His mother wanted him to get a dog. Dogs are good company , she would tell him.
His father had been more direct: There must be women up there.
If his parents guessed there had been a woman during their firstborn’s time in the army, they didn’t say.
Mike had no photos of Naomi MacBride.
He didn’t need any. Every inch of her was etched in his mind forever. He could see her wide smile and dark, wild, curly hair. He could hear her laughter—she had an indomitable sense of humor—and he could feel her skin, hot and smooth, under his hands.
He turned away from the water and walked back to his cabin.
* * *
An ancient Vermont Castings woodstove served as the cabin’s sole source of heat. It had to be tended, but Mike had people who could do that for him when he was away. He might like his solitude but that didn’t mean he was without friends.
He checked his phone. No texts or emails.
He put another log on the fire and went back to cooking his dinner. He sautéed garlic, ginger, green beans, ground beef, soy sauce and rice vinegar and made brown rice. The kind of meal he could eat for a couple of days.
He dumped his dinner on a plate and sat by the fire.
Should he tell his FBI brother about another FBI agent coming to Maine this weekend for a get-together with private security contractors?
Probably, but Mike didn’t see any big rush. He’d call Colin in the morning.
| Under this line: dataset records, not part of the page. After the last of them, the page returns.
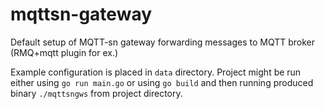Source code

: # mqttsn-gateway

Default setup of MQTT-sn gateway forwarding messages to MQTT broker (RMQ+mqtt plugin for ex.)

Example configuration is placed in `data` directory. Project might be run either using `go run main.go` or using `go build` and then running produced binary `./mqttsngws` from project directory.

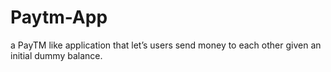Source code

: # Paytm-App
a PayTM like application that let’s users send money to each other given an initial dummy balance.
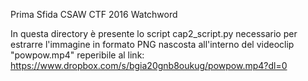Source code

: Prima Sfida CSAW CTF 2016 Watchword


In questa directory è presente lo script cap2_script.py necessario per estrarre l'immagine in formato PNG nascosta all'interno del videoclip "powpow.mp4" reperibile al link: https://www.dropbox.com/s/bgia20gnb8oukug/powpow.mp4?dl=0
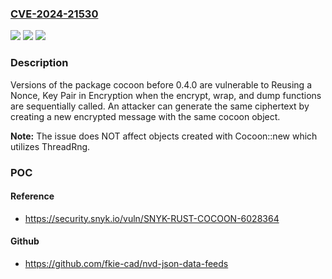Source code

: ### [CVE-2024-21530](https://cve.mitre.org/cgi-bin/cvename.cgi?name=CVE-2024-21530)
![](https://img.shields.io/static/v1?label=Product&message=cocoon&color=blue)
![](https://img.shields.io/static/v1?label=Version&message=0%20&color=brightgreen)
![](https://img.shields.io/static/v1?label=Vulnerability&message=Reusing%20a%20Nonce%2C%20Key%20Pair%20in%20Encryption&color=brightgreen)

### Description

Versions of the package cocoon before 0.4.0 are vulnerable to Reusing a Nonce, Key Pair in Encryption when the encrypt, wrap, and dump functions are sequentially called. An attacker can generate the same ciphertext by creating a new encrypted message with the same cocoon object.**Note:**The issue does NOT affect objects created with Cocoon::new which utilizes ThreadRng.

### POC

#### Reference
- https://security.snyk.io/vuln/SNYK-RUST-COCOON-6028364

#### Github
- https://github.com/fkie-cad/nvd-json-data-feeds

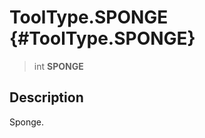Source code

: ToolType.SPONGE {#ToolType.SPONGE}
===============

> int **SPONGE**

Description
-----------

Sponge.
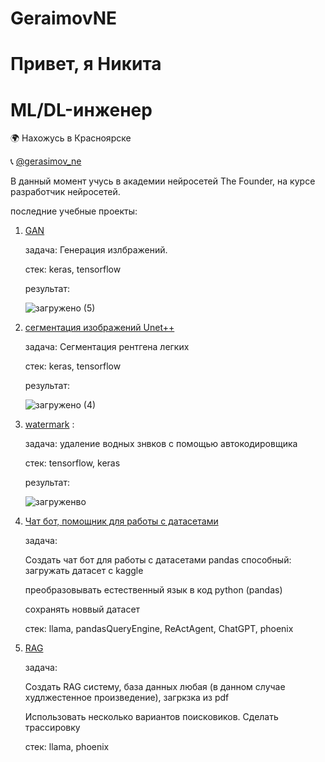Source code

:# GeraimovNE
# Привет, я Никита
# ML/DL-инженер

🌍 Нахожусь в Красноярске

📞 [@gerasimov_ne](https://t.me/gerasimov_ne)

В данный момент учусь в академии нейросетей The Founder, на курсе разработчик нейросетей.


последние учебные проекты:

1. [GAN](https://github.com/GerasimovNE/GAN_Fashion_mnis)

   задача: Генерация излбражений.

   стек: keras, tensorflow

   результат:

   ![загружено (5)](https://github.com/user-attachments/assets/ba6c94e6-16af-44e6-8d16-a6829dc7b563)
   
2. [сегментация изображений Unet++](https://github.com/GerasimovNE/Unet)

   задача: Сегментация рентгена легких

   стек: keras, tensorflow

   результат:
   
   ![загружено (4)](https://github.com/user-attachments/assets/836cb24a-1fae-4b61-9b4b-768a84b498cd)
   
3. [watermark](https://github.com/GerasimovNE/watermark) : 

   задача: удаление водных знвков с помощью автокодировщика
   
   стек: tensorflow, keras

   результат:

   ![загруженво](https://github.com/user-attachments/assets/39fffc2b-cc4f-4925-a40c-23239bc3fe5f)

4. [Чат бот, помощник для работы с датасетами](https://github.com/GerasimovNE/Practical-work-2)

   задача:

   Создать чат бот для работы с датасетами pandas способный:
      загружать датасет с kaggle
   
      преобразовывать естественный язык в код python (pandas)
   
      сохранять новвый датасет

   стек: llama, pandasQueryEngine, ReActAgent, ChatGPT, phoenix
   
6. [RAG](https://github.com/GerasimovNE/RAG)

   задача:

   Создать RAG систему, база данных любая (в данном случае худлжестенное произведение), загркзка из pdf

   Использовать несколько вариантов поисковиков. Сделать трассировку

   стек:  llama, phoenix
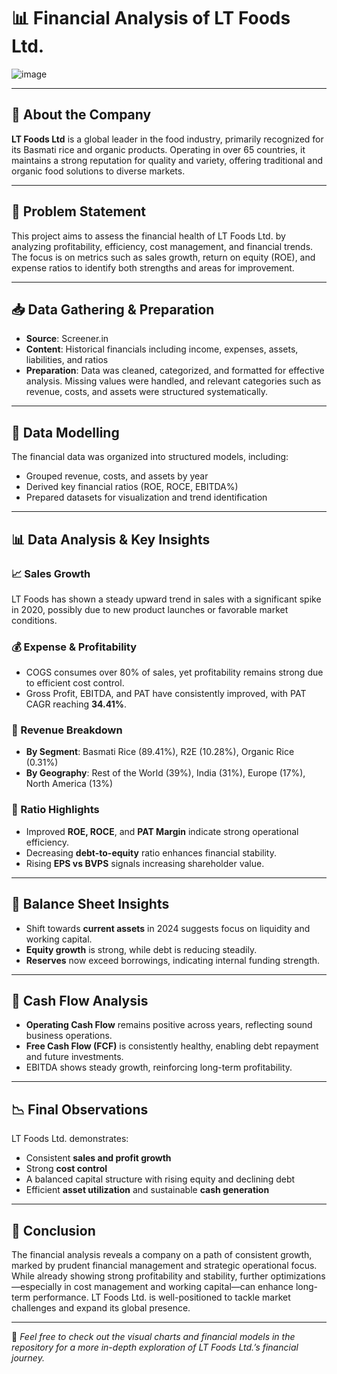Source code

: # 📊 Financial Analysis of LT Foods Ltd.

![image](https://github.com/user-attachments/assets/cb33c0b6-2bbb-448d-9e44-f1630a93ef9a)

---

## 📌 About the Company

**LT Foods Ltd** is a global leader in the food industry, primarily recognized for its Basmati rice and organic products. Operating in over 65 countries, it maintains a strong reputation for quality and variety, offering traditional and organic food solutions to diverse markets.

---

## 🧩 Problem Statement

This project aims to assess the financial health of LT Foods Ltd. by analyzing profitability, efficiency, cost management, and financial trends. The focus is on metrics such as sales growth, return on equity (ROE), and expense ratios to identify both strengths and areas for improvement.

---

## 📥 Data Gathering & Preparation

- **Source**: Screener.in  
- **Content**: Historical financials including income, expenses, assets, liabilities, and ratios  
- **Preparation**: Data was cleaned, categorized, and formatted for effective analysis. Missing values were handled, and relevant categories such as revenue, costs, and assets were structured systematically.

---

## 📐 Data Modelling

The financial data was organized into structured models, including:

- Grouped revenue, costs, and assets by year
- Derived key financial ratios (ROE, ROCE, EBITDA%)
- Prepared datasets for visualization and trend identification

---

## 📊 Data Analysis & Key Insights

### 📈 Sales Growth  
LT Foods has shown a steady upward trend in sales with a significant spike in 2020, possibly due to new product launches or favorable market conditions.

### 💰 Expense & Profitability
- COGS consumes over 80% of sales, yet profitability remains strong due to efficient cost control.
- Gross Profit, EBITDA, and PAT have consistently improved, with PAT CAGR reaching **34.41%**.

### 🧾 Revenue Breakdown
- **By Segment**: Basmati Rice (89.41%), R2E (10.28%), Organic Rice (0.31%)
- **By Geography**: Rest of the World (39%), India (31%), Europe (17%), North America (13%)

### 🧮 Ratio Highlights
- Improved **ROE, ROCE**, and **PAT Margin** indicate strong operational efficiency.
- Decreasing **debt-to-equity** ratio enhances financial stability.
- Rising **EPS vs BVPS** signals increasing shareholder value.

---

## 📄 Balance Sheet Insights

- Shift towards **current assets** in 2024 suggests focus on liquidity and working capital.
- **Equity growth** is strong, while debt is reducing steadily.
- **Reserves** now exceed borrowings, indicating internal funding strength.

---

## 💸 Cash Flow Analysis

- **Operating Cash Flow** remains positive across years, reflecting sound business operations.
- **Free Cash Flow (FCF)** is consistently healthy, enabling debt repayment and future investments.
- EBITDA shows steady growth, reinforcing long-term profitability.

---

## 📉 Final Observations

LT Foods Ltd. demonstrates:
- Consistent **sales and profit growth**
- Strong **cost control**
- A balanced capital structure with rising equity and declining debt
- Efficient **asset utilization** and sustainable **cash generation**

---

## 🧠 Conclusion

The financial analysis reveals a company on a path of consistent growth, marked by prudent financial management and strategic operational focus. While already showing strong profitability and stability, further optimizations—especially in cost management and working capital—can enhance long-term performance. LT Foods Ltd. is well-positioned to tackle market challenges and expand its global presence.

---

📁 *Feel free to check out the visual charts and financial models in the repository for a more in-depth exploration of LT Foods Ltd.’s financial journey.*
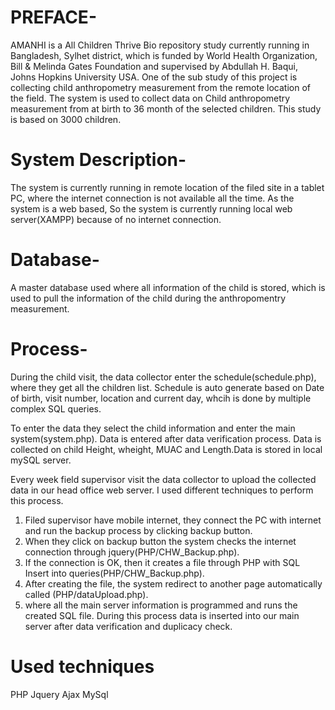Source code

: # PREFACE-
AMANHI is a All Children Thrive Bio repository study currently running in Bangladesh, Sylhet district, which is funded by World Health Organization, Bill & Melinda Gates Foundation and supervised by Abdullah H. Baqui, Johns Hopkins University USA. One of the sub study of this project is collecting child anthropometry measurement from the remote location of the field. 
The system is used to collect data on Child anthropometry measurement from at birth to 36 month of the selected children. This study is based on 3000 children.

# System Description-
The system is currently running in remote location of the filed site in a tablet PC, where the internet connection is not available all the time. As the system is a web based, So the system is currently running local web server(XAMPP) because of no internet connection.  

# Database-
A master database used where all information of the child is stored, which is used to pull the information of the child during the anthropomentry measurement.

# Process-
During the child visit, the data collector enter the schedule(schedule.php), where they get all the children list. Schedule is auto generate based on Date of birth, visit number, location and current day, whcih is done by multiple complex SQL queries.

To enter the data they select the child information and enter the main system(system.php). Data is entered after data verification process. Data is collected on child Height, wheight, MUAC and Length.Data is stored in local mySQL server. 

Every week field supervisor visit the data collector to upload the collected data in our head office web server. I used different techniques to perform this process.
1. Filed supervisor have mobile internet, they connect the PC with internet and run the backup process by clicking backup button. 
2. When they click on backup button the system checks the internet connection through jquery(PHP/CHW_Backup.php).
3. If the connection is OK, then it creates a file through PHP with SQL Insert into queries(PHP/CHW_Backup.php).
4. After creating the file, the system redirect to another page automatically called (PHP/dataUpload.php).
5. where all the main server information is programmed and runs the created SQL file. During this process data is inserted into our main server after data verification and duplicacy check.

# Used techniques
PHP
Jquery
Ajax
MySql
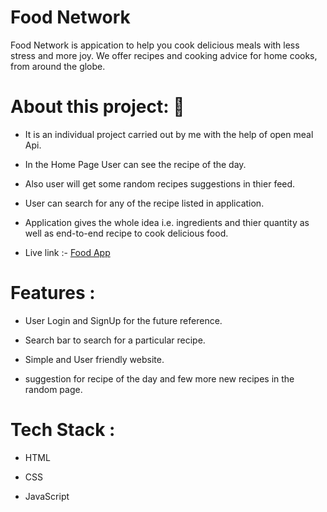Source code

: # Food Network

Food Network is appication to help you cook delicious meals with less stress and more joy. We offer recipes and cooking advice for home cooks, from around the globe.

# About this project: 🙌

- It is an individual project carried out by me with the help of open meal Api.

- In the Home Page User can see the recipe of the day.

- Also user will get some random recipes suggestions in thier feed.

- User can search for any of the recipe listed in application.

- Application gives the whole idea i.e. ingredients and thier quantity as well as end-to-end recipe to cook delicious food.

- Live link :- [Food App](https://jolly-meringue-d50d97.netlify.app/)

# Features :

- User Login and SignUp for the future reference.

- Search bar to search for a particular recipe.

- Simple and User friendly website.

- suggestion for recipe of the day and few more new recipes in the random page.

# Tech Stack :

- HTML

- CSS

- JavaScript
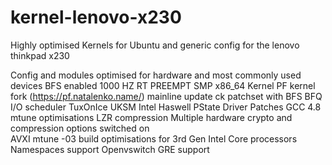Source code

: kernel-lenovo-x230
==================

Highly optimised Kernels for Ubuntu and generic config for the lenovo thinkpad x230 


 Config and modules optimised for hardware and most commonly used devices 
 BFS enabled 1000 HZ RT PREEMPT SMP x86_64 Kernel 
 PF kernel fork (https://pf.natalenko.name/) 
  mainline update 
  ck patchset with BFS 
  BFQ I/O scheduler 
  TuxOnIce 
  UKSM 
 Intel Haswell PState Driver Patches 
 GCC 4.8 mtune optimisations 
 LZR compression 
 Multiple hardware crypto and compression options switched on  
 AVXI mtune -03 build optimisations for 3rd Gen Intel Core processors 
 Namespaces support 
 Openvswitch GRE support 


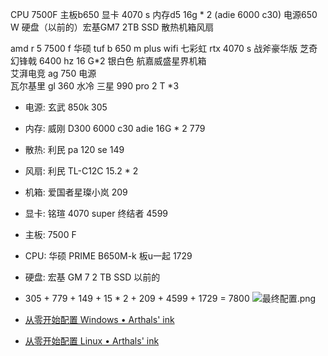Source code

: CPU 7500F
主板b650
显卡 4070 s
内存d5 16g * 2 (adie 6000 c30)
电源650 W
硬盘（以前的）宏基GM7 2TB SSD
散热机箱风扇



amd r 5 7500 f 
华硕 tuf b 650 m plus wifi 
七彩虹 rtx 4070 s 战斧豪华版 
芝奇幻锋戟 6400 hz 16 G*2 银白色 
航嘉威盛星界机箱  
艾湃电竞 ag 750 电源  
瓦尔基里 gl 360 水冷 
三星 990 pro 2 T *3




- 电源: 玄武 850k 305
- 内存: 威刚 D300 6000 c30 adie 16G * 2 779
- 散热: 利民 pa 120 se 149
- 风扇: 利民 TL-C12C 15.2 * 2
- 机箱: 爱国者星璨小岚 209
- 显卡: 铭瑄 4070 super 终结者 4599
- 主板: 7500 F
- CPU: 华硕 PRIME B650M-k  板u一起 1729
- 硬盘: 宏基 GM 7 2 TB SSD 以前的
- 305 + 779 + 149 + 15 * 2 + 209 + 4599 + 1729 = 7800
![最终配置.png](https://cdn.jsdelivr.net/gh/WncFht/picture/202409121544227.png)


- [从零开始配置 Windows • Arthals' ink](https://arthals.ink/blog/initialize-windows)
- [从零开始配置 Linux • Arthals' ink](https://arthals.ink/blog/initialize-linux)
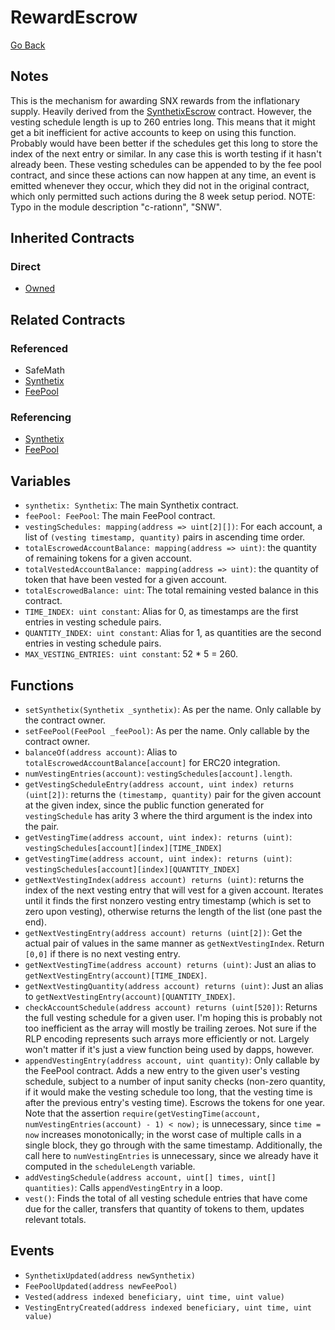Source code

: # RewardEscrow

[Go Back](../contracts.md)

## Notes

This is the mechanism for awarding SNX rewards from the inflationary supply.
Heavily derived from the [SynthetixEscrow](SynthetixEscrow.md) contract. However, the vesting schedule length is up to 260 entries long. This means that it might get a bit inefficient for active accounts to keep on using this function. Probably would have been better if the schedules get this long to store the index of the next entry or similar. In any case this is worth testing if it hasn't already been. These vesting schedules can be appended to by the fee pool contract, and since these actions can now happen at any time, an event is emitted whenever they occur, which they did not in the original contract, which only permitted such actions during the 8 week setup period.
NOTE: Typo in the module description "c-rationn", "SNW".

## Inherited Contracts

### Direct

* [Owned](Owned.md)

## Related Contracts

### Referenced

* SafeMath
* [Synthetix](Synthetix.md)
* [FeePool](FeePool.md)

### Referencing

* [Synthetix](Synthetix.md)
* [FeePool](FeePool.md)

## Variables

* `synthetix: Synthetix`: The main Synthetix contract.
* `feePool: FeePool`: The main FeePool contract.
* `vestingSchedules: mapping(address => uint[2][])`: For each account, a list of `(vesting timestamp, quantity)` pairs in ascending time order.
* `totalEscrowedAccountBalance: mapping(address => uint)`: the quantity of remaining tokens for a given account.
* `totalVestedAccountBalance: mapping(address => uint)`: the quantity of token that have been vested for a given account.
* `totalEscrowedBalance: uint`: The total remaining vested balance in this contract.
* `TIME_INDEX: uint constant`: Alias for 0, as timestamps are the first entries in vesting schedule pairs.
* `QUANTITY_INDEX: uint constant`: Alias for 1, as quantities are the second entries in vesting schedule pairs.
* `MAX_VESTING_ENTRIES: uint constant`: 52 * 5 = 260.

## Functions

* `setSynthetix(Synthetix _synthetix)`: As per the name. Only callable by the contract owner.
* `setFeePool(FeePool _feePool)`: As per the name. Only callable by the contract owner.
* `balanceOf(address account)`: Alias to `totalEscrowedAccountBalance[account]` for ERC20 integration.
* `numVestingEntries(account)`: `vestingSchedules[account].length`.
* `getVestingScheduleEntry(address account, uint index) returns (uint[2])`: returns the `(timestamp, quantity)` pair for the given account at the given index, since the public function generated for `vestingSchedule` has arity 3 where the third argument is the index into the pair.
* `getVestingTime(address account, uint index): returns (uint)`: `vestingSchedules[account][index][TIME_INDEX]`
* `getVestingTime(address account, uint index): returns (uint)`: `vestingSchedules[account][index][QUANTITY_INDEX]`
* `getNextVestingIndex(address account) returns (uint)`: returns the index of the next vesting entry that will vest for a given account. Iterates until it finds the first nonzero vesting entry timestamp (which is set to zero upon vesting), otherwise returns the length of the list (one past the end).
* `getNextVestingEntry(address account) returns (uint[2])`: Get the actual pair of values in the same manner as `getNextVestingIndex`. Return `[0,0]` if there is no next vesting entry.
* `getNextVestingTime(address account) returns (uint)`: Just an alias to `getNextVestingEntry(account)[TIME_INDEX]`.
* `getNextVestingQuantity(address account) returns (uint)`: Just an alias to `getNextVestingEntry(account)[QUANTITY_INDEX]`.
* `checkAccountSchedule(address account) returns (uint[520])`: Returns the full vesting schedule for a given user. I'm hoping this is probably not too inefficient as the array will mostly be trailing zeroes. Not sure if the RLP encoding represents such arrays more efficiently or not. Largely won't matter if it's just a view function being used by dapps, however.
* `appendVestingEntry(address account, uint quantity)`: Only callable by the FeePool contract. Adds a new entry to the given user's vesting schedule, subject to a number of input sanity checks (non-zero quantity, if it would make the vesting schedule too long, that the vesting time is after the previous entry's vesting time). Escrows the tokens for one year. Note that the assertion `require(getVestingTime(account, numVestingEntries(account) - 1) < now);` is unnecessary, since `time = now` increases monotonically; in the worst case of multiple calls in a single block, they go through with the same timestamp. Additionally, the call here to `numVestingEntries` is unnecessary, since we already have it computed in the `scheduleLength` variable.
* `addVestingSchedule(address account, uint[] times, uint[] quantities)`: Calls `appendVestingEntry` in a loop.
* `vest()`: Finds the total of all vesting schedule entries that have come due for the caller, transfers that quantity of tokens to them, updates relevant totals.

## Events

* `SynthetixUpdated(address newSynthetix)`
* `FeePoolUpdated(address newFeePool)`
* `Vested(address indexed beneficiary, uint time, uint value)`
* `VestingEntryCreated(address indexed beneficiary, uint time, uint value)`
He felt the heat of the fire and tried to remember the last time he had allowed himself to think about Naomi. Months, anyway. A year? Longer?
Not longer.
He didn’t know what he would do about Reed Cooper and the gathering at the Plum Tree. He did know that nothing good ever happened when Naomi MacBride was anywhere near his life.
It was something he couldn’t let himself forget.
4
Near Stow-on-the-Wold, the Cotswolds, England Thursday, 8:00 a.m., BST
The insistent crow of a rooster and the smell of rain roused Naomi MacBride from a not-so-dead sleep. She rolled onto her back and opened her eyes, trying to shake off dreams of a life and a man she had left behind years ago. She was in England, in a quiet Cotswolds village two hours west of London. It was February, and from the crowing rooster, she would guess it was morning, although it was still quite dark. She was in a double four-poster bed in a cute room in a small building located across the courtyard of a classic English pub complete with low, beamed ceilings and a huge open fireplace. She’d had a pint there last night before venturing into her room and falling into bed. It had been a long week.